Copy the text on the reburial of the Forgotten Ten, starting with "The campaign to" and going on through "in Glasnevin Cemetery.", and swap in "Irish authorities" wherever "Irish government" appears.
───── EXERCISE PASSAGE
The campaign to rebury the men dragged on for 80 years from their deaths. Following an intense period of negotiations, the Irish government relented. Plans to exhume the bodies of the 10 men were announced on 1 November 2000, the 80th anniversary of the execution of Kevin Barry. On 14 October 2001, the Forgotten Ten were afforded full state honours, with a private service at Mountjoy Prison for the families of the dead, a requiem mass at St Mary's Pro-Cathedral and burial in Glasnevin Cemetery.

According to The Guardian, some criticised the event as untimely. It coincided with the Fianna Fáil party conference and occurred at a delicate moment in the Northern Irish peace negotiations. The progress of the cortège through the centre of Dublin was witnessed by crowds estimated as being in the tens of thousands who broke into spontaneous applause as the coffins passed. On O'Connell Street, a lone piper played a lament as the cortege paused outside the General Post Office, the focal point of the 1916 Easter Rising. In his homily during the requiem mass, Cardinal Cahal Daly, a long-time critic of the IRA campaign in Northern Ireland, insisted that there was a clear distinction between the conflict of 1916–22 and the paramilitary-led violence of the previous 30 years:

The true inheritors today of the ideals of the men and women of 1916 to 1922 are those who are explicitly and visibly committed to leaving the physical force tradition behind... Surely this state funeral can be an occasion for examination of conscience about the ideals of the men who died, and about our responsibility for translating those ideals into today's realities.
──────────
───── MATERIAL SUPPLIED
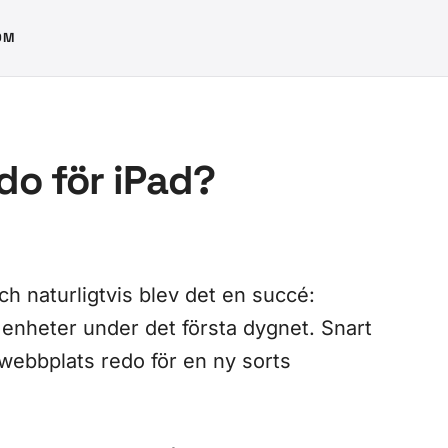
OM
do för iPad?
ch naturligtvis blev det en succé:
 enheter under det första dygnet. Snart
 webbplats redo för en ny sorts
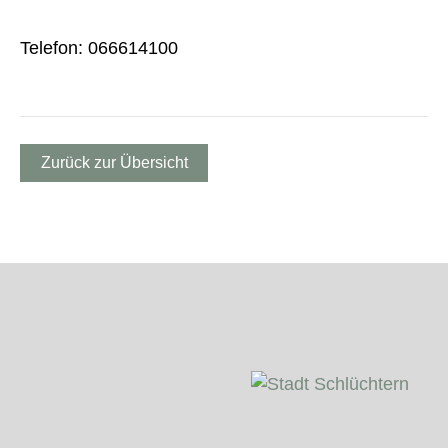
Telefon: 066614100
Zurück zur Übersicht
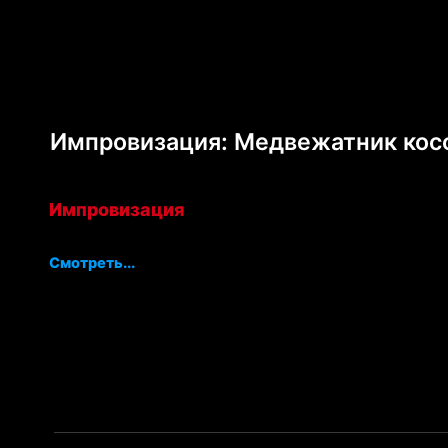
Импровизация: Медвежатник кос
Импровизация
Смотреть...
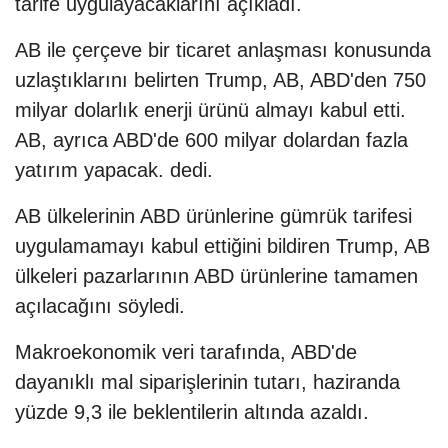
tarife uygulayacaklarını açıkladı.
AB ile çerçeve bir ticaret anlaşması konusunda
uzlaştıklarını belirten Trump, AB, ABD'den 750
milyar dolarlık enerji ürünü almayı kabul etti.
AB, ayrıca ABD'de 600 milyar dolardan fazla
yatırım yapacak. dedi.
AB ülkelerinin ABD ürünlerine gümrük tarifesi
uygulamamayı kabul ettiğini bildiren Trump, AB
ülkeleri pazarlarının ABD ürünlerine tamamen
açılacağını söyledi.
Makroekonomik veri tarafında, ABD'de
dayanıklı mal siparişlerinin tutarı, haziranda
yüzde 9,3 ile beklentilerin altında azaldı.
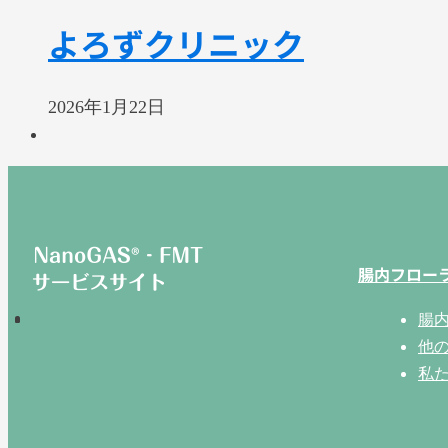
よろずクリニック
2026年1月22日
腸内フロー
腸
他
私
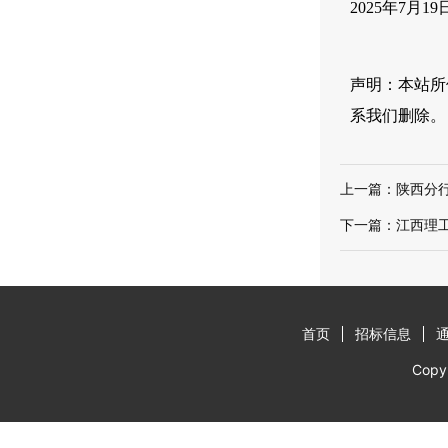
2025年7月19
声明：本站所
系我们删除。
上一篇：
陕西分
下一篇：
江西理
首页
招标信息
Cop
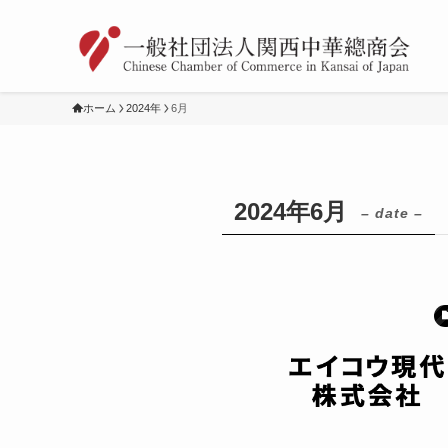
ホーム
2024年
6月
2024年6月
– date –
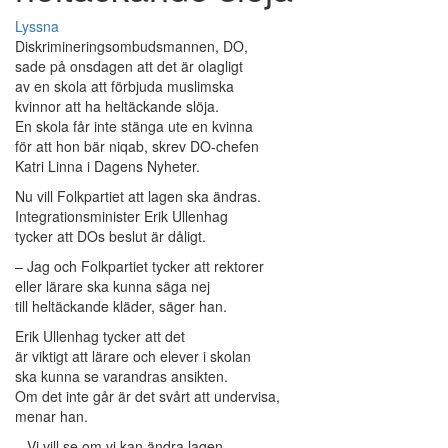
Lyssna
Diskrimineringsombudsmannen, DO,
sade på onsdagen att det är olagligt
av en skola att förbjuda muslimska
kvinnor att ha heltäckande slöja.
En skola får inte stänga ute en kvinna
för att hon bär niqab, skrev DO-chefen
Katri Linna i Dagens Nyheter.
Nu vill Folkpartiet att lagen ska ändras.
Integrationsminister Erik Ullenhag
tycker att DOs beslut är dåligt.
– Jag och Folkpartiet tycker att rektorer
eller lärare ska kunna säga nej
till heltäckande kläder, säger han.
Erik Ullenhag tycker att det
är viktigt att lärare och elever i skolan
ska kunna se varandras ansikten.
Om det inte går är det svårt att undervisa,
menar han.
– Vi vill se om vi kan ändra lagen,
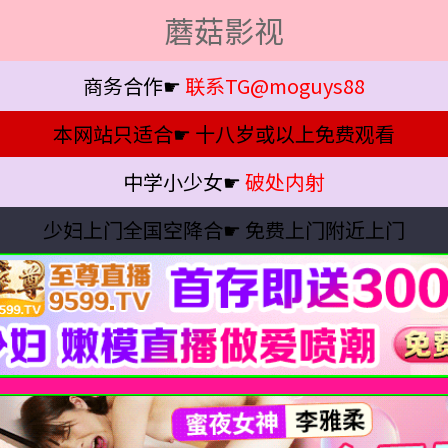
蘑菇影视
商务合作☛
联系TG@moguys88
本网站只适合☛
十八岁或以上免费观看
中学小少女☛
破处内射
少妇上门全国空降合☛
免费上门附近上门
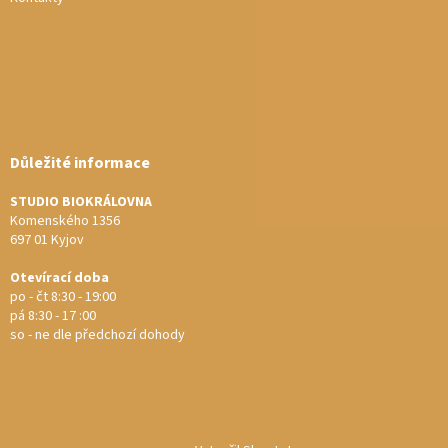
Důležité informace
STUDIO BIOKRÁLOVNA
Komenského 1356
697 01 Kyjov
Otevírací doba
po - čt 8:30 - 19:00
pá 8:30 - 17 :00
so - ne dle předchozí dohody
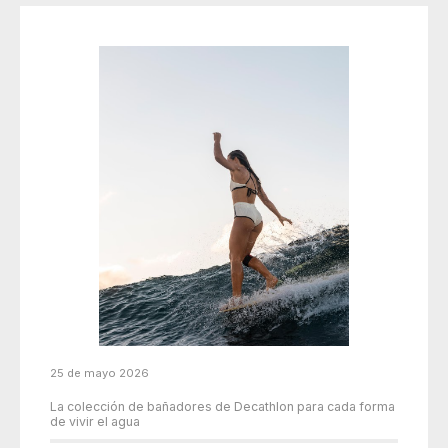
25 de mayo 2026
La colección de bañadores de Decathlon para cada forma
de vivir el agua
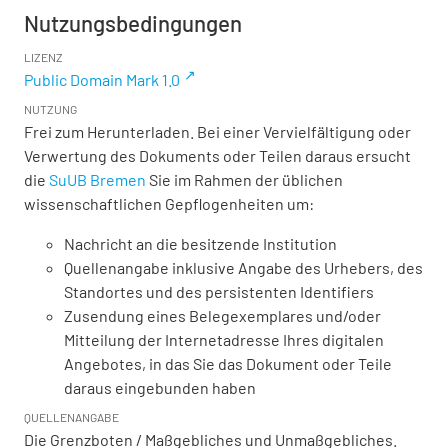
Nutzungsbedingungen
LIZENZ
Public Domain Mark 1.0
NUTZUNG
Frei zum Herunterladen. Bei einer Vervielfältigung oder
Verwertung des Dokuments oder Teilen daraus ersucht
die
SuUB Bremen
Sie im Rahmen der üblichen
wissenschaftlichen Gepflogenheiten um:
Nachricht an die besitzende Institution
Quellenangabe inklusive Angabe des Urhebers, des
Standortes und des persistenten Identifiers
Zusendung eines Belegexemplares und/oder
Mitteilung der Internetadresse Ihres digitalen
Angebotes, in das Sie das Dokument oder Teile
daraus eingebunden haben
QUELLENANGABE
Die Grenzboten / Maßgebliches und Unmaßgebliches.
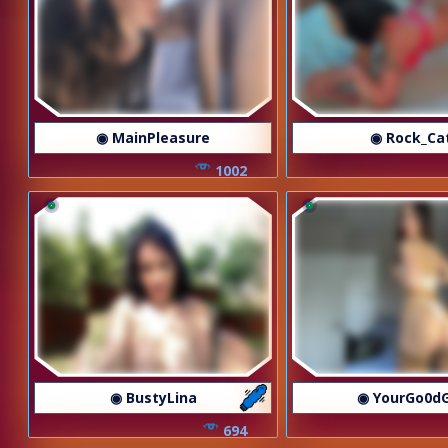
◉ MainPleasure
◉ Rock_Ca
1002
◉ BustyLina
◉ YourGo0dG
694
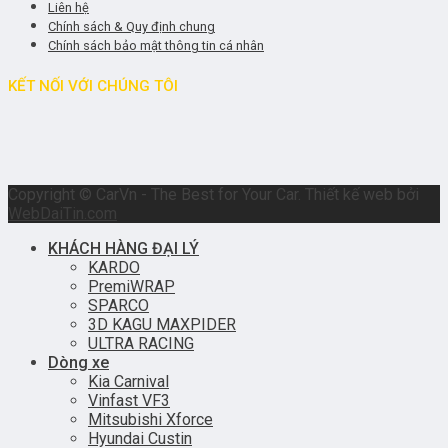
Liên hệ
Chính sách & Quy định chung
Chính sách bảo mật thông tin cá nhân
KẾT NỐI VỚI CHÚNG TÔI
Copyright © CarVn - The Best for Your Car. Thiết kế web bởi
WebDaiTin.com
KHÁCH HÀNG ĐẠI LÝ
KARDO
PremiWRAP
SPARCO
3D KAGU MAXPIDER
ULTRA RACING
Dòng xe
Kia Carnival
Vinfast VF3
Mitsubishi Xforce
Hyundai Custin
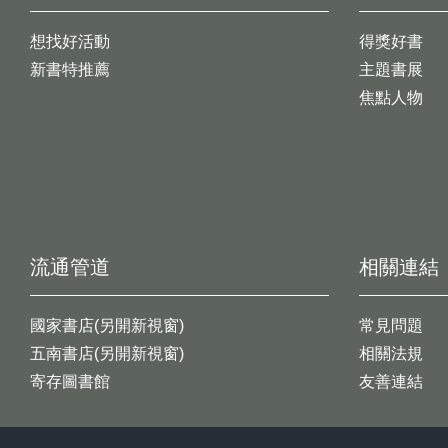
想找好活動
得獎好書
新書特推薦
主題書展
焦點人物
流通管道
相關連結
國家書店(另開新視窗)
常見問題
五南書店(另開新視窗)
相關法規
寄存圖書館
友善連結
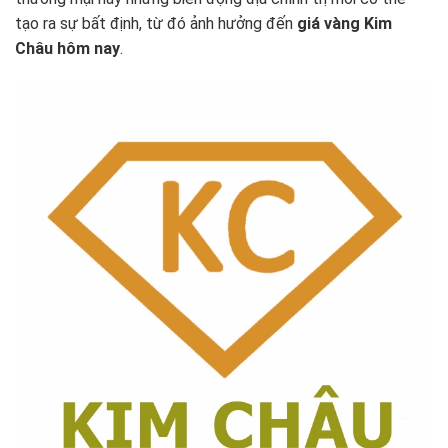
tạo ra sự bất định, từ đó ảnh hưởng đến
giá vàng Kim
Châu hôm nay
.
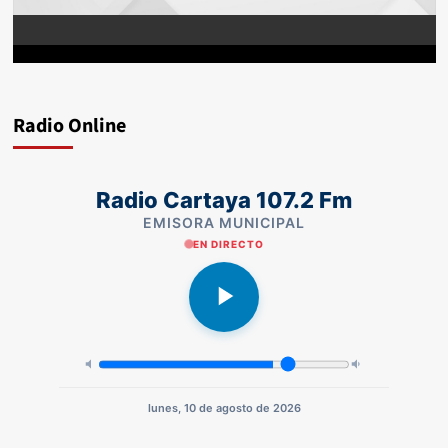
Radio Online
Radio Cartaya 107.2 Fm
EMISORA MUNICIPAL
EN DIRECTO
lunes, 10 de agosto de 2026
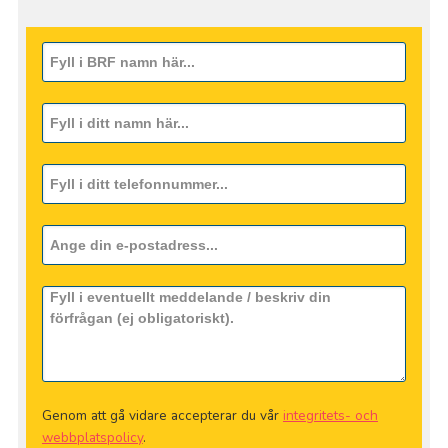
Genom att gå vidare accepterar du vår
integritets- och
webbplatspolicy
.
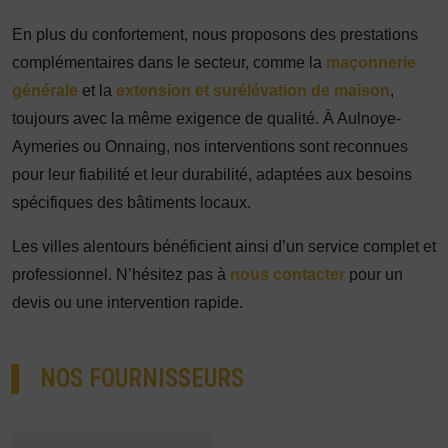
En plus du confortement, nous proposons des prestations
complémentaires dans le secteur, comme la
maçonnerie
générale
et la
extension et surélévation de maison
,
toujours avec la même exigence de qualité. À Aulnoye-
Aymeries ou Onnaing, nos interventions sont reconnues
pour leur fiabilité et leur durabilité, adaptées aux besoins
spécifiques des bâtiments locaux.
Les villes alentours bénéficient ainsi d’un service complet et
professionnel. N’hésitez pas à
nous contacter
pour un
devis ou une intervention rapide.
NOS FOURNISSEURS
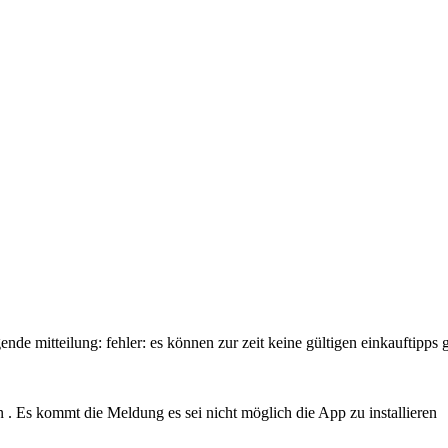
de mitteilung: fehler: es können zur zeit keine gültigen einkauftipps
n . Es kommt die Meldung es sei nicht möglich die App zu installieren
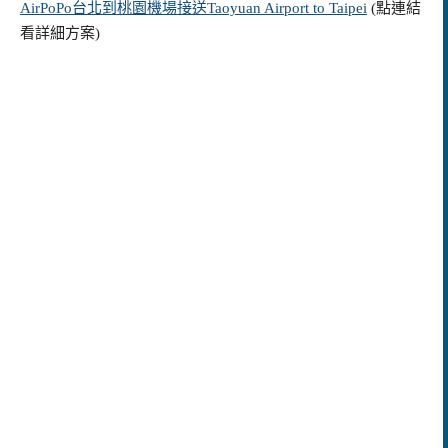
AirPoPo台北到桃園機場接送Taoyuan Airport to Taipei
(點連結
看詳細方案)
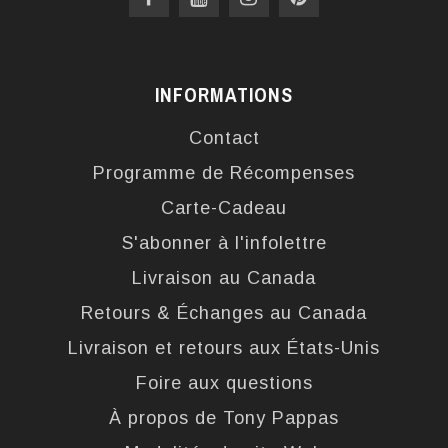
INFORMATIONS
Contact
Programme de Récompenses
Carte-Cadeau
S'abonner à l'infolettre
Livraison au Canada
Retours & Échanges au Canada
Livraison et retours aux États-Unis
Foire aux questions
À propos de Tony Pappas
──────────
• **THE ANSWER**:
The campaign to rebury the men dragged on for 80 years from their deaths. Following an intense period of negotiations, the Irish authorities relented. Plans to exhume the bodies of the 10 men were announced on 1 November 2000, the 80th anniversary of the execution of Kevin Barry. On 14 October 2001, the Forgotten Ten were afforded full state honours, with a private service at Mountjoy Prison for the families of the dead, a requiem mass at St Mary's Pro-Cathedral and burial in Glasnevin Cemetery.